Attention. Vous ouvrez ce livre à vos risques et périls. Car une fois cette étape franchie, il est impossible de le lâcher. Mauvaise étoile, de l’Anglais R.J. Ellory (Sonatine), est un thriller haletant comme ce n’est pas possible. Mais noir, tellement noir. La scène d’ouverture donne le ton. Un homme tue sa conjointe à coups de bâton de baseball. Les deux fils de cette femme, Clarence, 5 ans, et Elliott, 6 ans et demi, nés de pères différents, assistent à la scène. Ils dormiront deux jours avec le cadavre de leur mère. Leur calvaire ne fait que commencer. Seuls au monde, ils seront placés dans un orphelinat. Puis, ils connaîtront les maisons de correction: mauvais traitements, abus sexuels, dureté généralisée. Heureusement, ils se soutiennent l’un l’autre, se montrent solidaires, se complètent d’une certaine façon. Jusqu’à ce qu’un tueur fou, évadé de prison, les prenne en otage – un psychopathe qui tue sans retenue, sans remords. Les voici en cavale sur les routes du Texas, la police à leurs trousses. Les meurtres sanglants, d’une violence sans nom, s’accumulent.

Pas de répit. Pas de lumière. Ou très peu. Par toutes petites touches. Ce qui nous retient, mis à part la redoutable efficacité narrative: la profondeur psychologique des personnages. Cette façon qu’a l’écrivain de fouiller jusqu’aux tréfonds les motivations de chacun, même les plus tordues. Comment expliquer la déviance, l’emprise du mal, la folie meurtrière? Comment démêler l’inné de l’acquis? Comment opère ou n’opère pas la résilience? Comment expliquer que, devant la même situation, deux garçons traumatisés, tous les deux nés sous une «mauvaise étoile», comme on dit, réagissent de façon tout à fait opposée? Ce livre, dont l’action se déroule dans les années 1960, nous amène inlassablement à nous poser ce genre de questions. Des questions qui, de toute évidence, ne cessent d’obséder son auteur, qui a lui-même connu, enfant, l’orphelinat et qui a goûté, dans sa jeunesse, à la prison.

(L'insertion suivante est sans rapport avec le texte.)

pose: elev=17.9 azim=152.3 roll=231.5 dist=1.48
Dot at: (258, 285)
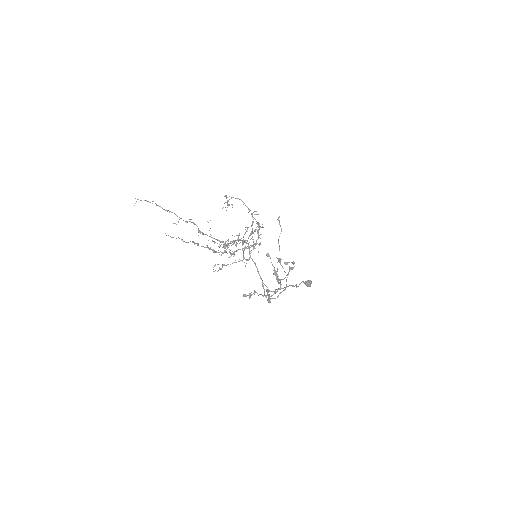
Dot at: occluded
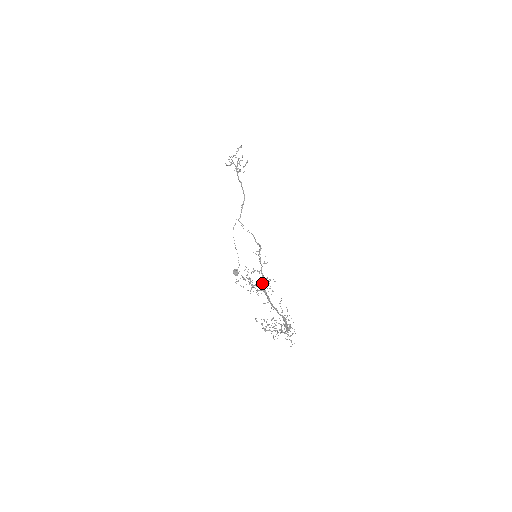
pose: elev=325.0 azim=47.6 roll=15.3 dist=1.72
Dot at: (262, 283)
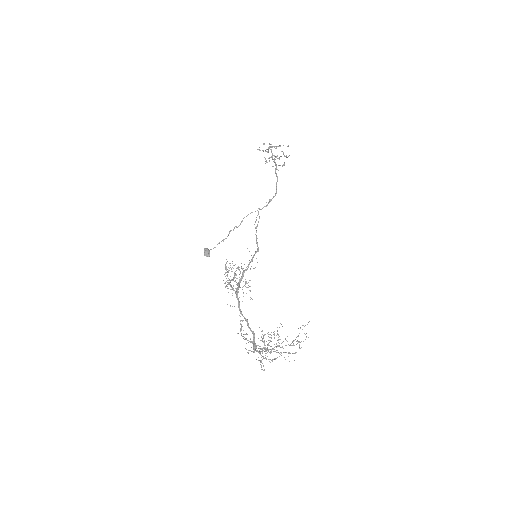
Dot at: (238, 284)
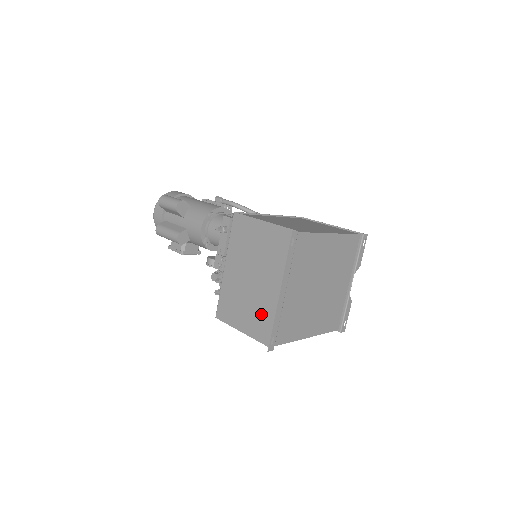
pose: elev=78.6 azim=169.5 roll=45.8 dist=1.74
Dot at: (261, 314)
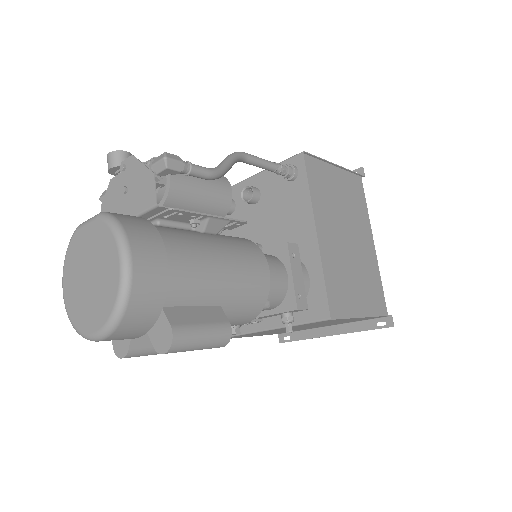
Dot at: occluded
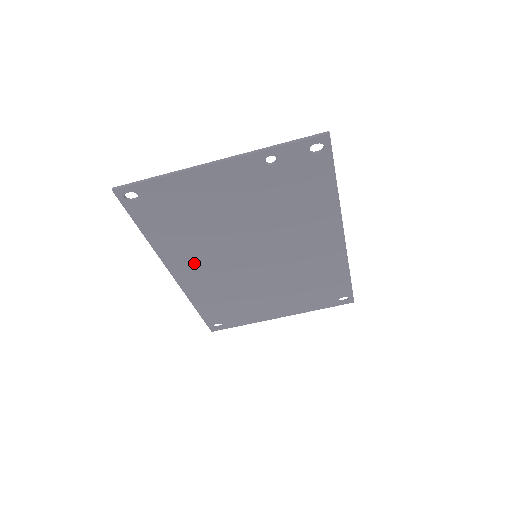
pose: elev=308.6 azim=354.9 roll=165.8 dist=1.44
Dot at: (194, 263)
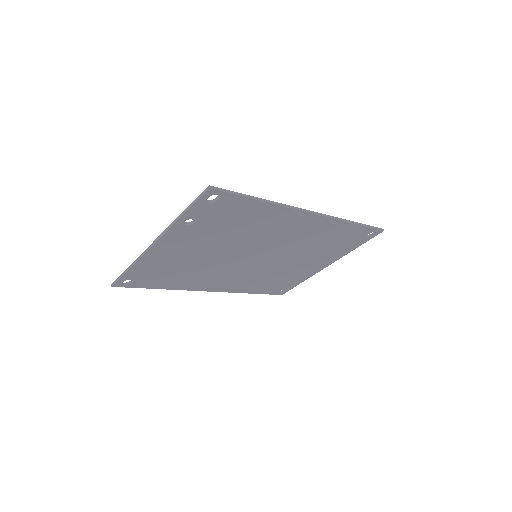
Dot at: (215, 281)
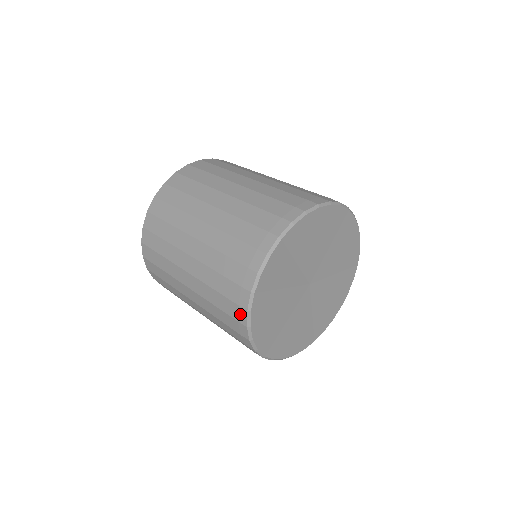
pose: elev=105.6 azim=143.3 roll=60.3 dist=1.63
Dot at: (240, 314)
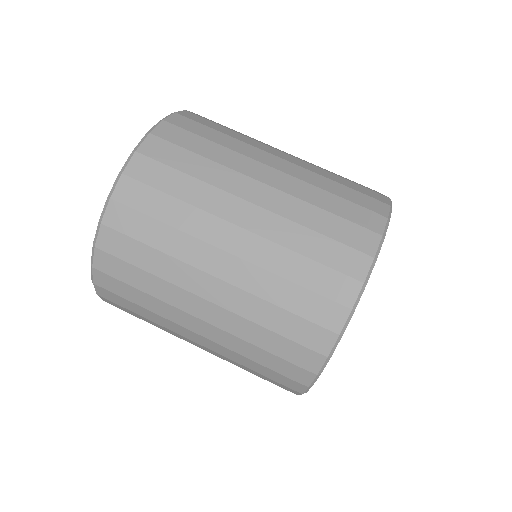
Dot at: occluded
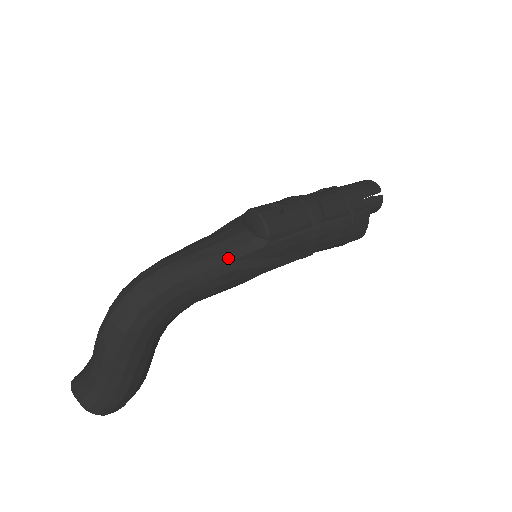
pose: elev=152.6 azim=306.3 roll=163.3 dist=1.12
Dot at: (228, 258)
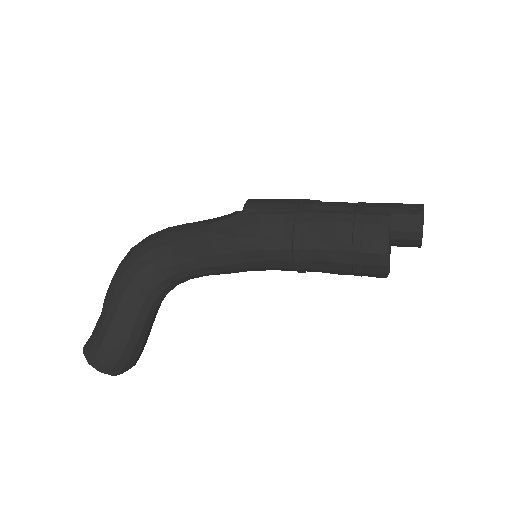
Dot at: (206, 223)
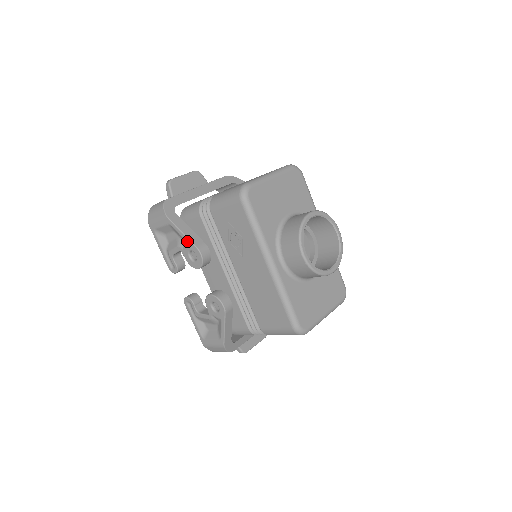
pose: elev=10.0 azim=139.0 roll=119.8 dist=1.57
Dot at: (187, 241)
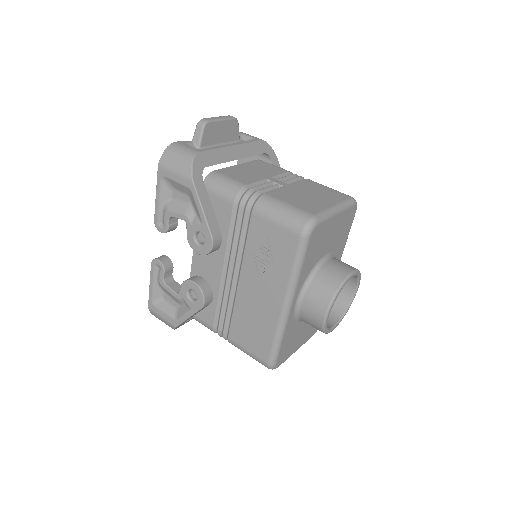
Dot at: (203, 222)
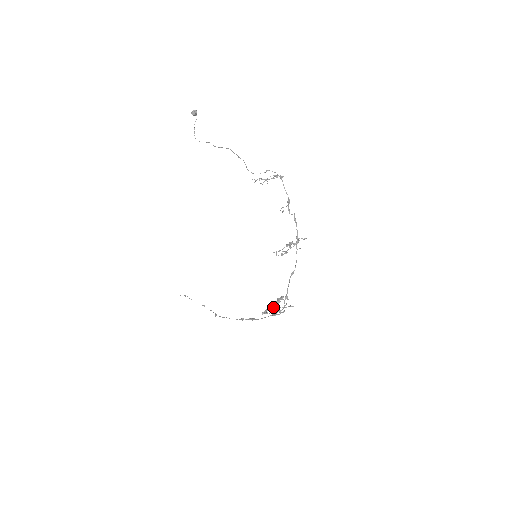
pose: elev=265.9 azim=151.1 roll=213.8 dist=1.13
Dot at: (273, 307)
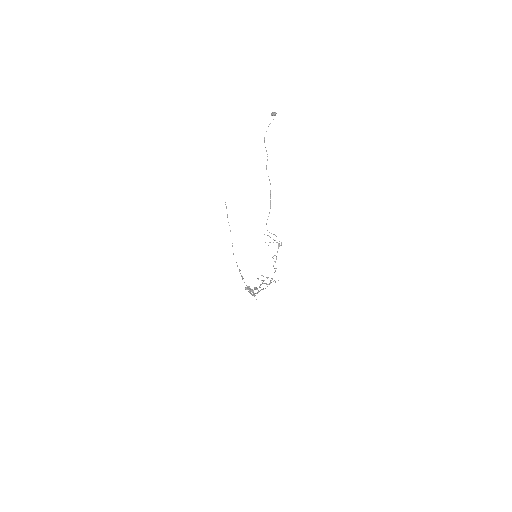
Dot at: occluded
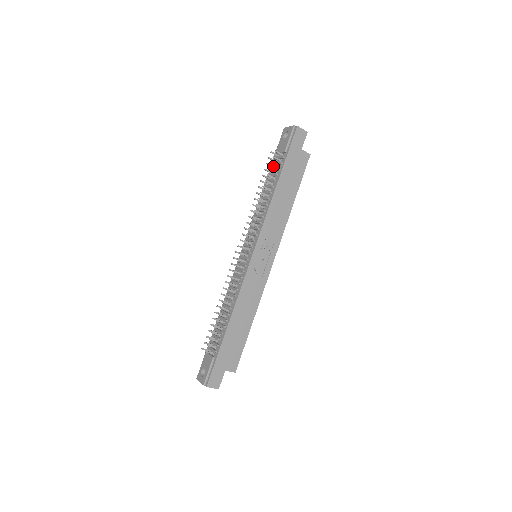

On a découvert R.J. Ellory avec Seul le silence, un polar défiant les lois du genre, empreint d’une rare humanité malgré sa sordide histoire de meurtres en série perpétrés sur des enfants. Depuis, on a pu apprécier ses intrigues machiavéliques dans plusieurs thrillers: Vendetta, Les anonymes, Les anges de New York. Mais jamais encore l’auteur britannique n’avait égalé la puissance de son premier livre. Avec Mauvaise étoile, il s’en approche dangereusement. Car en dépit de la noirceur dans laquelle il nous entraîne, il réussit encore une fois à nous émouvoir, par la dose d’humanité qu’il insuffle à son histoire.